**Task item A:**
Answer each question using the passage about the iPhone and augmented reality:
(i) Which payment system does it say gives Apple a competitive advantage?
(ii) Who, and at which publication, does it cite as explaining that Apple won't allow augmented reality apps into the app store?
(iii) Why does it say augmented reality apps won't make it to the iTunes App Store?
**Task item B:**
Summarize the passage about the iPhone and augmented reality in two sentences.
**Task item C:**
List every Apple product or service named in the passage about the iPhone and augmented reality.

**Provided passage:**
>>>

The worldwide runaway success of Apple's iPhone is explained quite simply by the apps available for users to download. Apple has an unmatched catalog of apps and enjoys the benefit (and unparalleled competitive advantage) of the iTunes payment system, which is as frictionless as mobile payment systems get.
Apple has, however, exposed itself to a significant danger, which is to deprive the iPhone of the most important new class of mobile applications -- augmented reality. While still in its infancy, augmented reality is, as I've explained in an earlier post, the killer application for smartphones. And as Sarah Perez at ReadWriteWeb explains, Apple won't allow augmented reality-based applications into the app store.
Augmented reality apps... won't ever make it to the iTunes App Store because they're built using non-public APIs. Officially, Apple's iPhone [software development kit] does not offer access to any APIs for manipulating live video, forcing developers to use the available but unsupported ones instead.This is clearly an opportunity other smartphone vendors aren't going to pass up, certainly not for the seemingly arbitrary and narcissistic reasons Apple has for excluding them.

<<<

**Provided material:**
>>>

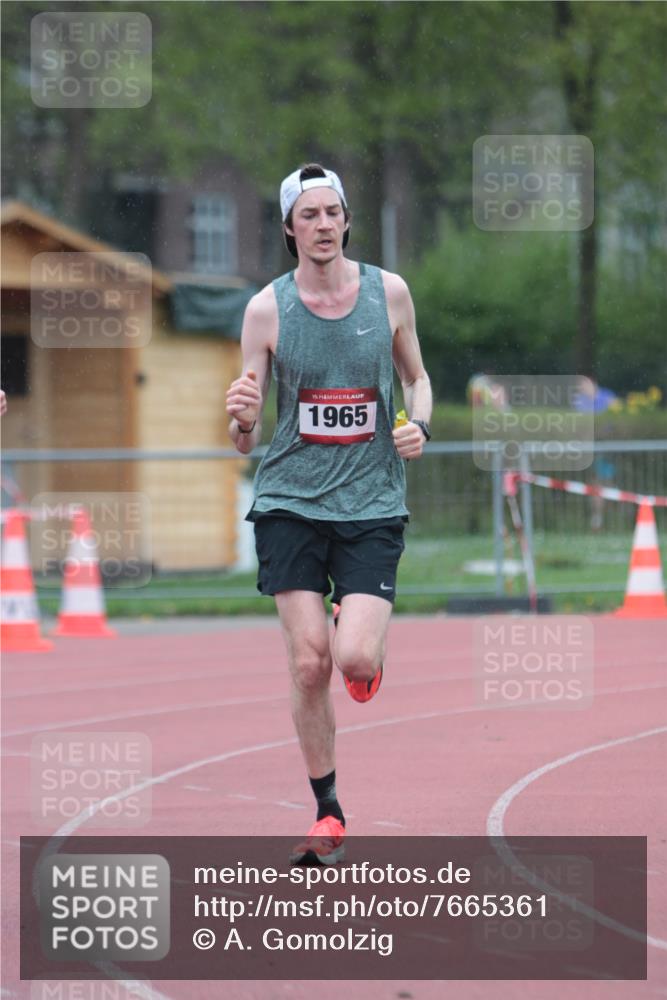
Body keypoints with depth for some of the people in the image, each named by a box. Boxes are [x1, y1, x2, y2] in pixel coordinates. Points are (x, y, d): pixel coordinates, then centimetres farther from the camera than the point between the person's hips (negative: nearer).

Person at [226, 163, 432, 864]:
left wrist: (419, 426, -2)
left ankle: (363, 630, 24)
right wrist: (241, 418, -25)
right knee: (308, 663, -7)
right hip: (290, 503, 0)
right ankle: (328, 816, 9)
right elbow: (246, 441, -1)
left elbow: (416, 376, 19)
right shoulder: (267, 308, -2)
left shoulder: (388, 293, 2)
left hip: (371, 502, 0)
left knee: (355, 661, -15)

<<<

**Written reply A:**
(i) The iTunes payment system.
(ii) Sarah Perez at ReadWriteWeb.
(iii) They are built using non-public APIs.

**Written reply B:**
The iPhone's worldwide success is credited to Apple's unmatched catalog of downloadable apps and its frictionless iTunes payment system. Apple risks depriving the iPhone of augmented reality, described as the killer application for smartphones, because it won't admit such apps to the App Store, and this creates an opportunity that other smartphone vendors aren't going to pass up.

**Written reply C:**
- iPhone
- iTunes payment system
- iTunes App Store
- iPhone software development kit